An anomaly detector should be at least as good as a statistical hypothesis test.

So, for the null hypothesis, assume that x is distributed like the training data.

Okay, except we don't really know the distribution of the training data.

"Ma! Help! What am I supposed to do now???"

So, we need a statistical hypothesis test that is both multi-dimensional and distribution-free.

Let's, see: In ergodic theory we consider transformations that are measure preserving .... Yup, can have a group (as in abstract algebra) of those, sum over the group, ..., and calculate the significance level of the test and, thus, get a real hypothesis test, multi-dimensional and distribution free. For some of the details of the test, there are lots of variations, i.e., options, knobs to turn.

Detection rate? Hmm. Depends ...! Don't have data enough to use the Neyman-Person approach, but in a curious but still relevant sense the detection rate is the highest possible.

I just call this work statistics, but maybe it would also qualify according to some definitions as machine learning. But my work is not merely heuristic and has nothing to do with regression analysis or neural networks. So, again, my work is an example that there can be more to machine learning than empirical curve fitting.

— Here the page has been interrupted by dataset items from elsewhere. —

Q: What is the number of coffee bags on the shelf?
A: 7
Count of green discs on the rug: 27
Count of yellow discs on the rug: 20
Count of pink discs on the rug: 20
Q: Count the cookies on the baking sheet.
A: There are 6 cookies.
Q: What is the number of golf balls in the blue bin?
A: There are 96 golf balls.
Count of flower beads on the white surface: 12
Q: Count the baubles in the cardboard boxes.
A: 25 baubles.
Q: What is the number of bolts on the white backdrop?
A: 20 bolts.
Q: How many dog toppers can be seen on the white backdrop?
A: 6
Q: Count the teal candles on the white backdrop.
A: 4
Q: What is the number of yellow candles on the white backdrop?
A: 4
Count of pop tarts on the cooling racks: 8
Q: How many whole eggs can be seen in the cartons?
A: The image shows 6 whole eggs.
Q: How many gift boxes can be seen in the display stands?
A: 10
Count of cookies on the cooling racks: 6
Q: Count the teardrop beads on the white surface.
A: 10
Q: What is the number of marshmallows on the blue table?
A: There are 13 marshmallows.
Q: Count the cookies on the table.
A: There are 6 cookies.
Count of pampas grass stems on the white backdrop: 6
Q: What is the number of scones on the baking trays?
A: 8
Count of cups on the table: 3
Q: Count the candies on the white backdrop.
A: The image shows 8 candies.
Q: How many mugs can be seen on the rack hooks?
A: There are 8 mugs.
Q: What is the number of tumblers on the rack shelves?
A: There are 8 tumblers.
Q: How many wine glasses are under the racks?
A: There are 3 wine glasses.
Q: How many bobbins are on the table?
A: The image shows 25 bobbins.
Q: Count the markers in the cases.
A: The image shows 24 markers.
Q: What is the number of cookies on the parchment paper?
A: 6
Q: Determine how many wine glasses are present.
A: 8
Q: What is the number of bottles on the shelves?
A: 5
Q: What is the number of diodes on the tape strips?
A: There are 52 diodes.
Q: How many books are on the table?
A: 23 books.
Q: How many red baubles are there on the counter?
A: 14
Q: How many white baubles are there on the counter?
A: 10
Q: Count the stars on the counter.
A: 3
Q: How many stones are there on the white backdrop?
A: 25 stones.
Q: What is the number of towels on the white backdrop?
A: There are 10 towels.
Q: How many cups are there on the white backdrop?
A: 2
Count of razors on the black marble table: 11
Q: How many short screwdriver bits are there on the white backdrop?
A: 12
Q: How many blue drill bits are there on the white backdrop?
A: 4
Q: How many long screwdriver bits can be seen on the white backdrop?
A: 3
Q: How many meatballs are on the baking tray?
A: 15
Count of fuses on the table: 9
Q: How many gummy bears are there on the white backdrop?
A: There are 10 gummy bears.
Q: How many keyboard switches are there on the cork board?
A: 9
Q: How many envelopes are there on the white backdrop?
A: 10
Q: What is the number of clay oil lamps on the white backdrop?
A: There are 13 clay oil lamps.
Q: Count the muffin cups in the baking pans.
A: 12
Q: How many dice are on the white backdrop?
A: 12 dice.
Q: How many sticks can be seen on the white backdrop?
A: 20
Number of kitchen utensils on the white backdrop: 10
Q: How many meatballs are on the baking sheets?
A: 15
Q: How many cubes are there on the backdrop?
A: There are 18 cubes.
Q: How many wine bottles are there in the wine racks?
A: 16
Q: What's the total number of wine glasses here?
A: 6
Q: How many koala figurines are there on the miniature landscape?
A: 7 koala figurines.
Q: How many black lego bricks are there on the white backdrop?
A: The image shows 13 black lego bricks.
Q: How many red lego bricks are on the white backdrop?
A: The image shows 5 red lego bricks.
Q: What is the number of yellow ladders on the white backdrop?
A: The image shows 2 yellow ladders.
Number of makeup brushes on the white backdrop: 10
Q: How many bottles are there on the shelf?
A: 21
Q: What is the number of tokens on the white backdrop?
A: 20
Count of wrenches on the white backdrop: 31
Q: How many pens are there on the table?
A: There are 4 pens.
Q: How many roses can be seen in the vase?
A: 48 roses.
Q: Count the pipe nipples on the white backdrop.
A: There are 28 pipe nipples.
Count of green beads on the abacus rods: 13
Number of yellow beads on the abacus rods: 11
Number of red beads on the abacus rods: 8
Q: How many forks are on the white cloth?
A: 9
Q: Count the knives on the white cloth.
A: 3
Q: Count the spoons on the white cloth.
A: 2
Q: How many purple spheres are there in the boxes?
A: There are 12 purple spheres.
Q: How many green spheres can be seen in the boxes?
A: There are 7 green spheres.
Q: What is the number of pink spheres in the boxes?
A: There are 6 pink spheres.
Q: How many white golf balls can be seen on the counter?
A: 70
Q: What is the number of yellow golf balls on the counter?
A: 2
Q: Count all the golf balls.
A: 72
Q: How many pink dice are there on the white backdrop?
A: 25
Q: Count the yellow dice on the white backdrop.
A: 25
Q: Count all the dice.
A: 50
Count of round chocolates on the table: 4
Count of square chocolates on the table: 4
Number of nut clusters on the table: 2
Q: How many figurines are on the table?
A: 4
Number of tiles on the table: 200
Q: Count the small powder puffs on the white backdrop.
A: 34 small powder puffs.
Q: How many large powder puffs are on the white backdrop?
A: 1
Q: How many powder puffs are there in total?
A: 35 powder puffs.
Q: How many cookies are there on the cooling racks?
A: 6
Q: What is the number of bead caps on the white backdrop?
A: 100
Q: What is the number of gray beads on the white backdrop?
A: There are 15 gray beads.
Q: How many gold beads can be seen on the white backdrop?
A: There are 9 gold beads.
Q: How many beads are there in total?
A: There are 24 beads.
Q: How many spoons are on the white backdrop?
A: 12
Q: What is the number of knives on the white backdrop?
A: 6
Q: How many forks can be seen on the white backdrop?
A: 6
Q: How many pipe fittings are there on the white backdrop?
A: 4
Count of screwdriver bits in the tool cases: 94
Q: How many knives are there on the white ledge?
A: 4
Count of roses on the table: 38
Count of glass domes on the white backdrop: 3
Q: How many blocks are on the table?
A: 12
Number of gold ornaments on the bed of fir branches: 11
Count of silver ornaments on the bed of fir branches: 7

So, before applying an empirically fitted model at x, want x to be distributed like the training data and at least want an hypothesis test not to reject the null hypothesis that x is so distributed.

More generally, if are looking for anomalies in the data, say, a rapid real time stream, when see an anomaly, investigate further. In this case, an anomaly detector is a first cut filter, an alarm, to justify further investigation.

Looking back on what I did, I suspect that more could be done and that some of what I did could be done better.

Of course, my interests now are my startup. Yes, there the crucial core is some applied math I derived.

Maybe I'll use my anomaly detection work for real-time monitoring for zero-day problems in security, performance, failures, etc. in my server farm.

1 comments

As a very general but crude and blunt approach to show that the hypotheses tests were not trivial, used the result of S. Ulam that Le Cam called "tightness" as in P. Billingsley, Convergence of Probability Measures. When doing both multi-dimensional and distrbution-free, are nearly way out in the ozone so get pushed into some abstract techniques! Meow!